● **WORK INSTRUCTION**
Begin with the first line below and retype each line exactly through the line containing "di direzione o di governo". Any pictures are to be left out.
#### DATA PROVIDED
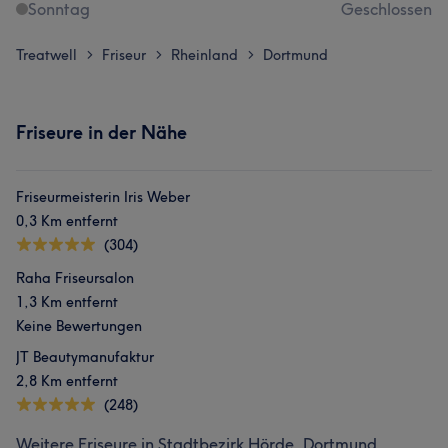
Sonntag
Geschlossen
Treatwell
Friseur
Rheinland
Dortmund
>
>
>
Friseure in der Nähe
Friseurmeisterin Iris Weber
0,3 Km entfernt
(304)
Raha Friseursalon
1,3 Km entfernt
Keine Bewertungen
JT Beautymanufaktur
2,8 Km entfernt
(248)
Weitere Friseure in Stadtbezirk Hörde, Dortmund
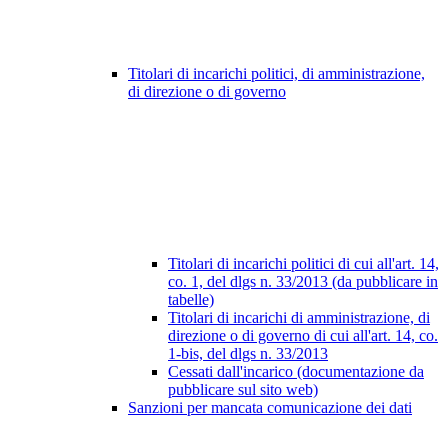
Titolari di incarichi politici, di amministrazione,
di direzione o di governo
Titolari di incarichi politici di cui all'art. 14,
co. 1, del dlgs n. 33/2013 (da pubblicare in
tabelle)
Titolari di incarichi di amministrazione, di
direzione o di governo di cui all'art. 14, co.
1-bis, del dlgs n. 33/2013
Cessati dall'incarico (documentazione da
pubblicare sul sito web)
Sanzioni per mancata comunicazione dei dati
########
● **THE COMPLETED TASK**
Sonntag
Geschlossen
Treatwell
Friseur
Rheinland
Dortmund
>
>
>
Friseure in der Nähe
Friseurmeisterin Iris Weber
0,3 Km entfernt
(304)
Raha Friseursalon
1,3 Km entfernt
Keine Bewertungen
JT Beautymanufaktur
2,8 Km entfernt
(248)
Weitere Friseure in Stadtbezirk Hörde, Dortmund
Titolari di incarichi politici, di amministrazione,
di direzione o di governo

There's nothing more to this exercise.